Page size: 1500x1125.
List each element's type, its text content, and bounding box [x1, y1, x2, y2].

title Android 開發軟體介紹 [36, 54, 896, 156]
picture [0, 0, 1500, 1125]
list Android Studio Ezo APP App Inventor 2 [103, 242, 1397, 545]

-=-=-

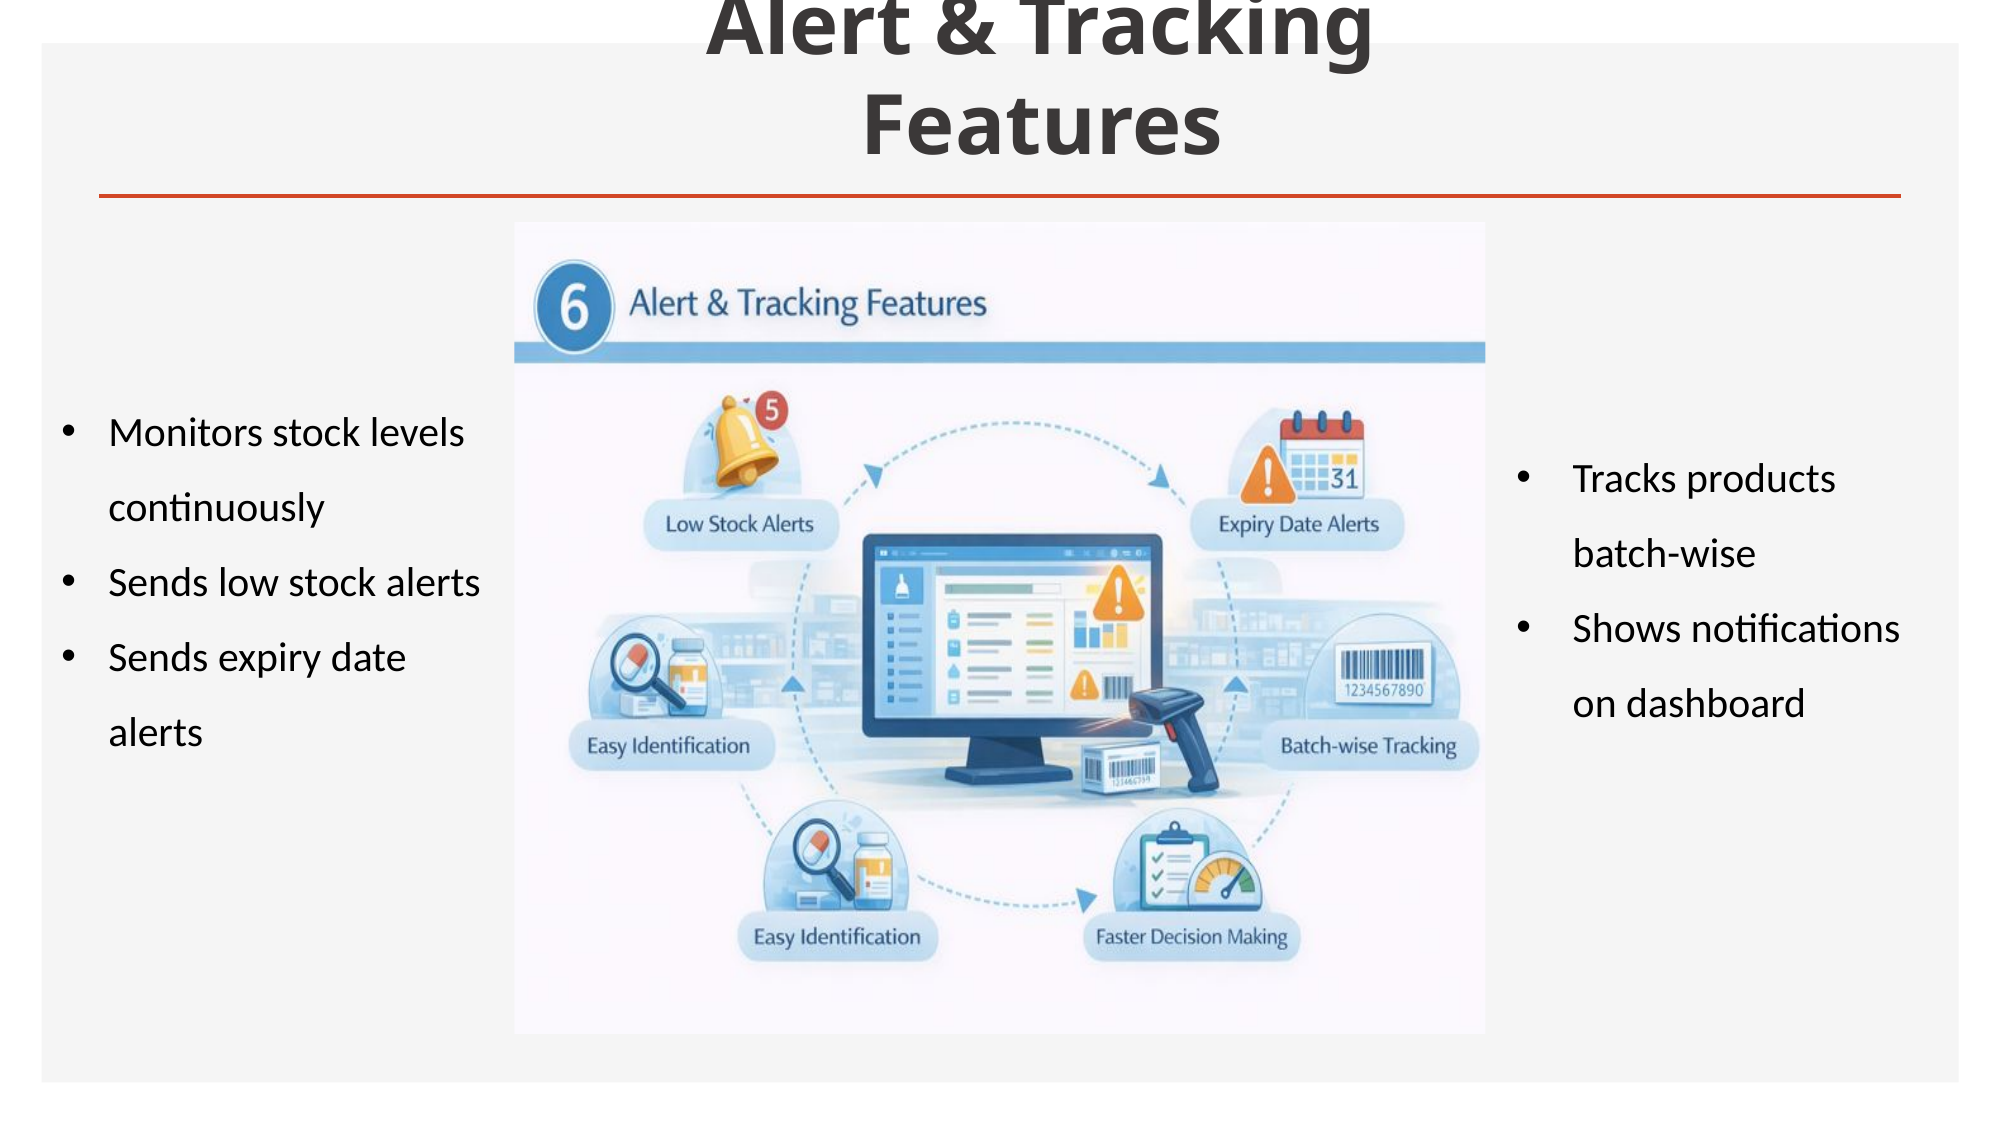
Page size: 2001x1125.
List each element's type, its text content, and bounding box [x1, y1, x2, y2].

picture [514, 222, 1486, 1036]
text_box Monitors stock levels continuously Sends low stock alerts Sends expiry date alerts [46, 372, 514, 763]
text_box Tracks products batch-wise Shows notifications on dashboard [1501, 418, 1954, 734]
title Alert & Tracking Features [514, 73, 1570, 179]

-=-=-

### Directions
Your answer should be only a number: how many lines in the records hold the word "size".

### Answer area
2